魔女のキキが修行のために独り立ちをし、行き着いた街のパン屋で宅急便をするというストーリーの「魔女の宅急便」。ジブリのアニメ映画で知っている人も多いかもしれない。
しかし、実はこの「魔女の宅急便」というタイトルに、1つ問題があることを知っているだろうか? それが「宅急便」という言葉。
この言葉は、ヤマト運輸の登録商標なので、本来なら「魔女の宅急便」というタイトルは変更されるべきだったという話がある。だが、今でも「魔女の宅急便」は「魔女の宅急便」というタイトルのままだ。
一体どういうことなのか? 「魔女の宅急便」とヤマト運輸の間におこった雑学を解説していこう。
【生活雑学】「宅急便」を使えるのはヤマト運輸のみ。「魔女の宅急便」は?
【雑学解説】スポンサーになることで解決した「宅急便」問題
「宅急便」は、1976年にヤマト運輸によって開始された宅配便サービスだ。ヤマト運輸によって商標登録されているので、ヤマト運輸以外で「宅急便」という言葉は使えないはずだった。

作業内容
上にある「魔女の宅急便」の商標に関する文章を、一字一句変えずに全文抜き出すこと。

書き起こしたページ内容
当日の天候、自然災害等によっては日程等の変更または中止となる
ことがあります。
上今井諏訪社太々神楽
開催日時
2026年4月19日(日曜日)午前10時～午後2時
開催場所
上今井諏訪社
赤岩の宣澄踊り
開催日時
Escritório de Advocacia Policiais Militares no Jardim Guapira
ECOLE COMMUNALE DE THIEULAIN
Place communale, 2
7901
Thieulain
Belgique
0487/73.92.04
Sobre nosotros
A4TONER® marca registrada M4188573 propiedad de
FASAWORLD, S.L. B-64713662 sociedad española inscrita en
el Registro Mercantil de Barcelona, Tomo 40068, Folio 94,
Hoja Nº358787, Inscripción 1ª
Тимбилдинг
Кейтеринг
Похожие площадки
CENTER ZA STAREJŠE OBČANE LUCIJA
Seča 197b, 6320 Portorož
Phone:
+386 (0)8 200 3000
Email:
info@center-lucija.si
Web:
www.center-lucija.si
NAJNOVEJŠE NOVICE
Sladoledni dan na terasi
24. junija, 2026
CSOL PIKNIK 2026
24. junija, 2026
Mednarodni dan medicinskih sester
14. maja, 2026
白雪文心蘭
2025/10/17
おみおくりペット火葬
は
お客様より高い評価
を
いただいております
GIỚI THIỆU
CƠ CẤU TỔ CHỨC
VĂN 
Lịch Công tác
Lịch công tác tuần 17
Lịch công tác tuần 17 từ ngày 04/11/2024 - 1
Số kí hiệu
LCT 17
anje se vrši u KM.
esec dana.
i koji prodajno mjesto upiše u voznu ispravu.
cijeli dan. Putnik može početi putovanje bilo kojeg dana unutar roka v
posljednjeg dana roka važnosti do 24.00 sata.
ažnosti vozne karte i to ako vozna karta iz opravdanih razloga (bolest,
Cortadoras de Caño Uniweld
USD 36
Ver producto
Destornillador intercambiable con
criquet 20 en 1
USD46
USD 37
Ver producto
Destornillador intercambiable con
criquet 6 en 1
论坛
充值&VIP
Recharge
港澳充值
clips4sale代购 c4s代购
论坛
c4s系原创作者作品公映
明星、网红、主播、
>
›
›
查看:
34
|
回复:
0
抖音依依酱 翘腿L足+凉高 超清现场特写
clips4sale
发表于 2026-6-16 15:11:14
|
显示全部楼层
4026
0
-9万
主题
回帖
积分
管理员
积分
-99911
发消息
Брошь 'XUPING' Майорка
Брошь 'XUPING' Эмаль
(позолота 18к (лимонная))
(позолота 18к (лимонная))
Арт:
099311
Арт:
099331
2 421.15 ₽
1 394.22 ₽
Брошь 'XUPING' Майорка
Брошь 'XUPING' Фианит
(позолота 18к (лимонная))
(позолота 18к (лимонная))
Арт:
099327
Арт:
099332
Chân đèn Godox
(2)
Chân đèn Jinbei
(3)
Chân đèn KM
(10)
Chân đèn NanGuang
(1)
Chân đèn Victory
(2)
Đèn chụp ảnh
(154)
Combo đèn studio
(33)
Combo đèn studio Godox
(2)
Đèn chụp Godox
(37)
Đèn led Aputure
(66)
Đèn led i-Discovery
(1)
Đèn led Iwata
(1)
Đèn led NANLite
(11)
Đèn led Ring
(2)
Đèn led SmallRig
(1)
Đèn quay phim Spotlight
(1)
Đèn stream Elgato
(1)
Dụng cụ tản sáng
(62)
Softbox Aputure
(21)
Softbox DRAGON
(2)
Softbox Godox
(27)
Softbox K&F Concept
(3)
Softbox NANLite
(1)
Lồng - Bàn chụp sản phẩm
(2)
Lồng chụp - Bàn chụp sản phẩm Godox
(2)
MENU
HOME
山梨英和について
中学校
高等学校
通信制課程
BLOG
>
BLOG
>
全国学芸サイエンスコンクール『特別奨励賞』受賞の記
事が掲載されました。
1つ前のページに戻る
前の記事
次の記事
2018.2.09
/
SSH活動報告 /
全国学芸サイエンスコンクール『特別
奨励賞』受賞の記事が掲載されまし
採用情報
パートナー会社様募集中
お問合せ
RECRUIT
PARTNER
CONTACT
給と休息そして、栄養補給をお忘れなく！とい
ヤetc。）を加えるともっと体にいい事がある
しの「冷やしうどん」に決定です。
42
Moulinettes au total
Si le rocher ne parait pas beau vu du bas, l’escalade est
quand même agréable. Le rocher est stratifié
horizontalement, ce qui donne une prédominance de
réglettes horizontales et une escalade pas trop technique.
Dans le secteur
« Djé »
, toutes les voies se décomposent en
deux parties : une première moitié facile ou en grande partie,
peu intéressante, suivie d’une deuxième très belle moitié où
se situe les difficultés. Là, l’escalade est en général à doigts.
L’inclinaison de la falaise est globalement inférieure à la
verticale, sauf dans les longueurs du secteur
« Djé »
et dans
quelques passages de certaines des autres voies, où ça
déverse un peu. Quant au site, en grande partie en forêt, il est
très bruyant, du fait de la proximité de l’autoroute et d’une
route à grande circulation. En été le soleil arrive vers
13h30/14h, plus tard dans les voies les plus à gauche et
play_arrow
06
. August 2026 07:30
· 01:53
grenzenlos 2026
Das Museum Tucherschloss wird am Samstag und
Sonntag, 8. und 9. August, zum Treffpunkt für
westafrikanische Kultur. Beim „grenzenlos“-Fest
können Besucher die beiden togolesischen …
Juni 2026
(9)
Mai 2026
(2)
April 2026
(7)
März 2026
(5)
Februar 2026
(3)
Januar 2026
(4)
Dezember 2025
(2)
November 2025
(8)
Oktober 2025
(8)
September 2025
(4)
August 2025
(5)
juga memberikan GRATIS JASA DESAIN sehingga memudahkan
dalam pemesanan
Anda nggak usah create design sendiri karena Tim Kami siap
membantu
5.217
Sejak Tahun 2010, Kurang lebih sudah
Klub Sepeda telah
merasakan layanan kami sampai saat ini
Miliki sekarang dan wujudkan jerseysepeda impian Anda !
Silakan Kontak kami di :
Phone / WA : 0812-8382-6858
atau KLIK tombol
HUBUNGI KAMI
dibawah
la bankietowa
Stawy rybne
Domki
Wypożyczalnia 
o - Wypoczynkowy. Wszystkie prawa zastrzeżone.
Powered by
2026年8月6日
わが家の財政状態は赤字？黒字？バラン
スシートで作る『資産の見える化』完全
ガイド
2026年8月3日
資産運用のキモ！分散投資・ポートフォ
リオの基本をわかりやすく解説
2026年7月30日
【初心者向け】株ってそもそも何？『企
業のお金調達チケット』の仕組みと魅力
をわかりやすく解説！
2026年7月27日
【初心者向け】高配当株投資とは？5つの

解答
魔女のキキが修行のために独り立ちをし、行き着いた街のパン屋で宅急便をするというストーリーの「魔女の宅急便」。ジブリのアニメ映画で知っている人も多いかもしれない。
しかし、実はこの「魔女の宅急便」というタイトルに、1つ問題があることを知っているだろうか? それが「宅急便」という言葉。
この言葉は、ヤマト運輸の登録商標なので、本来なら「魔女の宅急便」というタイトルは変更されるべきだったという話がある。だが、今でも「魔女の宅急便」は「魔女の宅急便」というタイトルのままだ。
一体どういうことなのか? 「魔女の宅急便」とヤマト運輸の間におこった雑学を解説していこう。
【生活雑学】「宅急便」を使えるのはヤマト運輸のみ。「魔女の宅急便」は?
【雑学解説】スポンサーになることで解決した「宅急便」問題
「宅急便」は、1976年にヤマト運輸によって開始された宅配便サービスだ。ヤマト運輸によって商標登録されているので、ヤマト運輸以外で「宅急便」という言葉は使えないはずだった。